Par ailleurs, Olivier Lluansi attire l’attention, tout comme Louis Gallois, sur la question de l’orientation de l’épargne des Français, dont le taux est estimé à 20%, vers l’investissement productif. Cette égagne est actuellement dirigée vers l’immobilier ou l’assurance-vie, regrette l’ancien PDG de la SNCF.
Pour Louis Gallois, la politique de l’offre doit également être maintenue car elle a fonctionné pour stopper la désindustrialisation, estime-t-il. Ce qui signifie des exonérations de cotisations sociales, un maintien du crédit impôt recherche et d’aides publiques aux entreprises. Passées au crible l’été dernier, ces aides ont atteint 211 milliards d’euros en 2023 sans contrôle réel de la part de l’administration, avait souligné le rapport du Sénat sur la question. La commission d’enquête parlementaire avait appelé à un « choc de transparence et de rationalisation ».

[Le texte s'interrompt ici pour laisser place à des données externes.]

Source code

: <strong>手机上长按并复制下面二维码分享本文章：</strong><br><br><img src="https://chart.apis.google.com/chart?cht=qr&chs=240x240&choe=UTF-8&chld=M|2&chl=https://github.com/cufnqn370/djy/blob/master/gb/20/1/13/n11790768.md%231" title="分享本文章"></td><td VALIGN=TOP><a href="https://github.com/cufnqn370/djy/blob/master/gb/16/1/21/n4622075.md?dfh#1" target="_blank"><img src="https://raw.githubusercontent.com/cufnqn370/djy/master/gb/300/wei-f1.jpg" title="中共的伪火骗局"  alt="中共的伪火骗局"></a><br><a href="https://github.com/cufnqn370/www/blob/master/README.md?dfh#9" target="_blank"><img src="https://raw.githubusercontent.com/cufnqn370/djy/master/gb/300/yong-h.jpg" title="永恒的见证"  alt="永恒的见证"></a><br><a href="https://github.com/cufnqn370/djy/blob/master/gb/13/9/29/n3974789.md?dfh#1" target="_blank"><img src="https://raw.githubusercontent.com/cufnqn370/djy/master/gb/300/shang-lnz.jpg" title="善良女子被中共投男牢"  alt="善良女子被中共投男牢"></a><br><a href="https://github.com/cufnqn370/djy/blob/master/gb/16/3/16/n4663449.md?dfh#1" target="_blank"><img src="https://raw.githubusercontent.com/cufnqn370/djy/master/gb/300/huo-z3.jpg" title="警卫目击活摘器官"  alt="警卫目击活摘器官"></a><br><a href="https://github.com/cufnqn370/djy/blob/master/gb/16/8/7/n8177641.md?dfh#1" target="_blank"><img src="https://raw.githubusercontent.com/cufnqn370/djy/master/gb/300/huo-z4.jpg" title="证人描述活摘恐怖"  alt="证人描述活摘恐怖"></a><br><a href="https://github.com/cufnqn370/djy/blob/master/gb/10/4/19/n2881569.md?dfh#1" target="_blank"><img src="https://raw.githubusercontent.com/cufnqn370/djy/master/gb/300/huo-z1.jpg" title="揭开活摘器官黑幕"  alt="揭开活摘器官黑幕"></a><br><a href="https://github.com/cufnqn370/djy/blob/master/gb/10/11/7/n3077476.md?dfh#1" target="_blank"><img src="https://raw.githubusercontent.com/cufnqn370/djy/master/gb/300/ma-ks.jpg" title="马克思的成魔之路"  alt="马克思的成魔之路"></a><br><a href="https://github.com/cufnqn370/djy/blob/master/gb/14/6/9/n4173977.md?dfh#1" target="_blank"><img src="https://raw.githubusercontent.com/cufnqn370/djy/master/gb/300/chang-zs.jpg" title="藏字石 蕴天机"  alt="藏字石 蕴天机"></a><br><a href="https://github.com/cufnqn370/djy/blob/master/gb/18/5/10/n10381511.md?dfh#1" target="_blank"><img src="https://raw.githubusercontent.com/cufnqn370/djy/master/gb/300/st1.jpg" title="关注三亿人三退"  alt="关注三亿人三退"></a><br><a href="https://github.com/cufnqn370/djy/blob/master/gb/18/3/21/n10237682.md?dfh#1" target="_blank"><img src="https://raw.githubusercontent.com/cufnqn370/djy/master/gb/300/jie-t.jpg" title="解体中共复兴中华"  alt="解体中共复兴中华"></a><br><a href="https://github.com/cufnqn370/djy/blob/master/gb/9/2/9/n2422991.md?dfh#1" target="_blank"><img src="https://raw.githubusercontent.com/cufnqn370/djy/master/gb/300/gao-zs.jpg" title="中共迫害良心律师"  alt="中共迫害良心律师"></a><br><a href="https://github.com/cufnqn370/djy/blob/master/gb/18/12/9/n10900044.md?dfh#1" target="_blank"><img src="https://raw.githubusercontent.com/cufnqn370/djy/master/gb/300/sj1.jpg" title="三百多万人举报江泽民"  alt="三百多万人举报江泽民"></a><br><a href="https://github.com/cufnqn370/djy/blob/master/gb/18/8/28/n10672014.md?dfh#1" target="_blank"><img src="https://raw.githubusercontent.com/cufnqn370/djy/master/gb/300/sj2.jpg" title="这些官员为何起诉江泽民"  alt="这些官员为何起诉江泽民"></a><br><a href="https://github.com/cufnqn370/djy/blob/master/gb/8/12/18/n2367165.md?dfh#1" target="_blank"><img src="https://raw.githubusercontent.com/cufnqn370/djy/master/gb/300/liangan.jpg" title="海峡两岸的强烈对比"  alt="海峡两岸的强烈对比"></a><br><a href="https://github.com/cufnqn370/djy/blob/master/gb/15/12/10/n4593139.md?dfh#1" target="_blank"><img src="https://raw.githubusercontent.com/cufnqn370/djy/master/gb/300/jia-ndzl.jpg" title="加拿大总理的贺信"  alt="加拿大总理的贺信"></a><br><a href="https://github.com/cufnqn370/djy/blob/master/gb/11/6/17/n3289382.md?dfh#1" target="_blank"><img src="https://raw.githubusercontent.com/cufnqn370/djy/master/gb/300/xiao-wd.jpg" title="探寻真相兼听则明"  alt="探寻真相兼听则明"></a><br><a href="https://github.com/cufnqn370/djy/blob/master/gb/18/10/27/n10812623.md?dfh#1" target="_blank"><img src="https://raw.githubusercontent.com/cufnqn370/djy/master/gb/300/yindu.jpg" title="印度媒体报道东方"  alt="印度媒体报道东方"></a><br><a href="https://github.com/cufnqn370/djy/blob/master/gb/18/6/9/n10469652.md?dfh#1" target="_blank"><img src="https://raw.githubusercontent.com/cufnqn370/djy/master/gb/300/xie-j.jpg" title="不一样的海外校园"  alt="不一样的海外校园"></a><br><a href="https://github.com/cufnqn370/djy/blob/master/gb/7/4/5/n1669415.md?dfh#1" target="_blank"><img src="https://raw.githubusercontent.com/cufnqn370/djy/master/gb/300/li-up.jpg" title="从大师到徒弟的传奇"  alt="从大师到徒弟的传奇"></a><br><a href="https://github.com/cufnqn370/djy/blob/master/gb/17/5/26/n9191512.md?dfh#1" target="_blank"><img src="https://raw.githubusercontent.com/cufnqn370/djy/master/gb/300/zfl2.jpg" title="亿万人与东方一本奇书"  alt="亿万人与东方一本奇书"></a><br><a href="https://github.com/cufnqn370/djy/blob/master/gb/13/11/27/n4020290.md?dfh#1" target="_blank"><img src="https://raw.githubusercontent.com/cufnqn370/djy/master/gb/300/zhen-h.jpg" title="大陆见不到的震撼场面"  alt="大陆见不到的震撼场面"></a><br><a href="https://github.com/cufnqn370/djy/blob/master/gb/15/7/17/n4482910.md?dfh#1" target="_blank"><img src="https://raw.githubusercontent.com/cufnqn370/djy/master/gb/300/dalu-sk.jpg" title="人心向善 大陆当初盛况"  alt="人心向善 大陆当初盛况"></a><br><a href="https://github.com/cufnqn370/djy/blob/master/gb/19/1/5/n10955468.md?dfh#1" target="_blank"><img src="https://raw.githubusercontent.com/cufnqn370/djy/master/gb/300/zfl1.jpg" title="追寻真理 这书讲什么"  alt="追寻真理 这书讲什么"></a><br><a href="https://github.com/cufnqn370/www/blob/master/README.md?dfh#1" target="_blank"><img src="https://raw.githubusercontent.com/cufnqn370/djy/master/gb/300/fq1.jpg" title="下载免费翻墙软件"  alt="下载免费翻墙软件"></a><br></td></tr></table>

Ces aides publiques mériteraient d’être davantage ciblées, notamment auprès des PME selon Nadine Levratto, directrice de recherche au CNRS. Pour cette dernière, l’essentiel des aides publiques bénéficie aux grands groupes, « parce qu’ils ont un savoir-faire pour les capter ». Pour lui répondre, le ministre de l’Industrie Sébastien Martin assure que Bercy mènera – avec les régions – une politique d’accompagnement auprès des PME.
Tout dépendra cependant de la teneur finale du budget. Ce qui promet encore des moments d’angoisse pour les patrons devant la complexité du débat parlementaire.